Un bicchiere di vino è un’esperienza che coinvolge tutti i sensi e passa per i suoi aromi, il bouquet e i riflessi di colore, che possono spaziare dal rosso intenso al rosato fino al giallo paglierino. Eppure, queste caratteristiche non sono sempre facili da descrivere a parole: un aiuto in tal senso può arrivare dalla conoscenza dei corretti termini enologici oltre che, naturalmente, dalla pratica.

Agli occhi
Prima di percepire il profumo o gli aromi di un vino, ciò che cattura l’attenzione è l’impressione visiva. Lo spettro dei colori si spinge ben oltre il bianco e il rosso: le varietà a bacca scura hanno sfumature che si estendono dal rosso ramato chiaro al viola scuro, mentre per i bianchi la gamma va dal verde chiaro al giallo dorato fino all’ambrato.
Ma è importante descrivere anche la luminosità e l’intensità del colore, che può essere chiaro, scuro o profondo, la sua limpidezza (velato, trasparente, brillante) e la viscosità (acquoso, viscoso), caratteristica che si può verificare facendo roteare il liquido nel bicchiere.

Al naso
Se i riflessi cromatici, spesso, possono essere definiti a prima (o seconda) vista, il profumo richiede un po’ più di esperienza.
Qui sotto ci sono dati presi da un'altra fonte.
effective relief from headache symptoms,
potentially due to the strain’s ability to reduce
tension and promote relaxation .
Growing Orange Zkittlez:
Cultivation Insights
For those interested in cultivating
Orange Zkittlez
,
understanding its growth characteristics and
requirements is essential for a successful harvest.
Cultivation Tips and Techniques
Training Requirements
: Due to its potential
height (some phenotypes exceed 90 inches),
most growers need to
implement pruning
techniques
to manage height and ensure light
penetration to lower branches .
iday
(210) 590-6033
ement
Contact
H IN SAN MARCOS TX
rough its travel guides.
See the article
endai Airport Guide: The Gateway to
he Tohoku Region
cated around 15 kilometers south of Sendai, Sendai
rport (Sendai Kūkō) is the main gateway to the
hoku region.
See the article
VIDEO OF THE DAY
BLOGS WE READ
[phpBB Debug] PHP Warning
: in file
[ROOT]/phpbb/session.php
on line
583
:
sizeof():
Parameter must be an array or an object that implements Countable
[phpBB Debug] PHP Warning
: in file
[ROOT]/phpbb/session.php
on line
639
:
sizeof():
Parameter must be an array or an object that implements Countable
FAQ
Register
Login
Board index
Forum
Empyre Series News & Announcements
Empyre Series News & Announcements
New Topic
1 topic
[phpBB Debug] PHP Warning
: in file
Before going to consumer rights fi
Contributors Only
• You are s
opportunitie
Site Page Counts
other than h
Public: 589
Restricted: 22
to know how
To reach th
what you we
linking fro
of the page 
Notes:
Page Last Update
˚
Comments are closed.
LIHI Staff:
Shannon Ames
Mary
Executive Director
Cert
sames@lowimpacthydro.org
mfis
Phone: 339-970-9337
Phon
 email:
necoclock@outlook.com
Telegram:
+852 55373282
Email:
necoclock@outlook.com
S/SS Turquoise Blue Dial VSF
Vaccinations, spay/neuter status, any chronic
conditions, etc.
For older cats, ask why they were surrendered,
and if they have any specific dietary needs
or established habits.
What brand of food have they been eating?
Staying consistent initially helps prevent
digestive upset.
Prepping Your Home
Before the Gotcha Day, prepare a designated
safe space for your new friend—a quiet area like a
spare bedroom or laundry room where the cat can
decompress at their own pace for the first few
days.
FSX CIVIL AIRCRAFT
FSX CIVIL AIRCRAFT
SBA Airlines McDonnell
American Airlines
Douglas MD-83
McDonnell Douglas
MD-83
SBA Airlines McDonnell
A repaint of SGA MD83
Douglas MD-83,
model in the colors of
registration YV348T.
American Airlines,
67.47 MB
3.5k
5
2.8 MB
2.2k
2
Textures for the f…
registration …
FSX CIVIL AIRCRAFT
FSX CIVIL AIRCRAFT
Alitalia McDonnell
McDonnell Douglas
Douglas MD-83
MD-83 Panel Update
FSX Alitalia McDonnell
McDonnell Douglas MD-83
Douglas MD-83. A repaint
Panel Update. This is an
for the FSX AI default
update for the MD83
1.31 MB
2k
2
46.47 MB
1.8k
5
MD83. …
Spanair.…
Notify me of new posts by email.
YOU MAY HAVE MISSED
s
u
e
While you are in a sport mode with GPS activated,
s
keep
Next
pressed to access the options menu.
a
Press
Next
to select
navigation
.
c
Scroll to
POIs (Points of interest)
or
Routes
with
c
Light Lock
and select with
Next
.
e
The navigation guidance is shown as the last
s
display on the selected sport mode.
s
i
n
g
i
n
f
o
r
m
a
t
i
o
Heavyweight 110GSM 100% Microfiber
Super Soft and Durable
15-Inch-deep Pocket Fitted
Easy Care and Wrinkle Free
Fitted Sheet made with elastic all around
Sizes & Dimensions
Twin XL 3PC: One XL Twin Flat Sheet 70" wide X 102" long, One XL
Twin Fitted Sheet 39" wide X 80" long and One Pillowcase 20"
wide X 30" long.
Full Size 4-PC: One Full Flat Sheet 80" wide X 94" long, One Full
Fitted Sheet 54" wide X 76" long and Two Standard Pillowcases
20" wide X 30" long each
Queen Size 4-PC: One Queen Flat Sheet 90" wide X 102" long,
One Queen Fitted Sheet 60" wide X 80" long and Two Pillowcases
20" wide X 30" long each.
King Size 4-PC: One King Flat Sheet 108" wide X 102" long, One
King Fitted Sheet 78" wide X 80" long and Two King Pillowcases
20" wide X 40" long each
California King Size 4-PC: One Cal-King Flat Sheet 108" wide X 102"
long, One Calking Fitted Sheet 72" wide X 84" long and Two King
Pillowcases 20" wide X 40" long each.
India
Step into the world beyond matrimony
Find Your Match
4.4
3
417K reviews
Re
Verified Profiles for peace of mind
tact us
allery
A questo punto una breve digressione: come si odora il vino? Le fragranze si manifestano al meglio facendo roteare leggermente il bicchiere e tenendolo inclinato mentre si avvicina il naso, così da aumentarne la superficie. In questo modo, si può cogliere una prima impressione generale: ha un odore trattenuto o intenso? Grazie all’olfatto, un esperto può esprimersi anche sul suo stadio di maturità e complessità (da semplice a stratificato) e classificarne il profumo con maggiore precisione, confrontandolo con odori conosciuti.
Un vino può convincere per le note fruttate, che richiamano i frutti a bacca o gli agrumi, può ammaliare per i sentori floreali, ad es. di violette, erbe aromatiche o sambuco, ma anche avere un marcato odore minerale, chimico, speziato o animale (cuoio, lana). Nelle stille maturate in barrique, infine, si possono ritrovare aromi di tostatura.

In bocca
Il gran finale della degustazione e della descrizione vinicola è riservato al sapore. Un vino può brillare per la dolcezza (da secco a dolce) o per l’acidità (da scipito a fresco), ma è importante anche descriverne la succosità: un nettare succoso scende facilmente in gola, non è aspro, ruvido o peloso. Se contiene molti tannini, le sostanze presenti nelle uve, risulta invece più “duro” al palato.
A conclusione di una degustazione, gli intenditori controllano anche il finale del vino, ovvero il retrogusto che lascia in bocca: è breve, medio o lungo?

E il giudizio complessivo sul vino appena degustato? In questo caso, non servono tanti giri di parole: da mediocre a straordinario!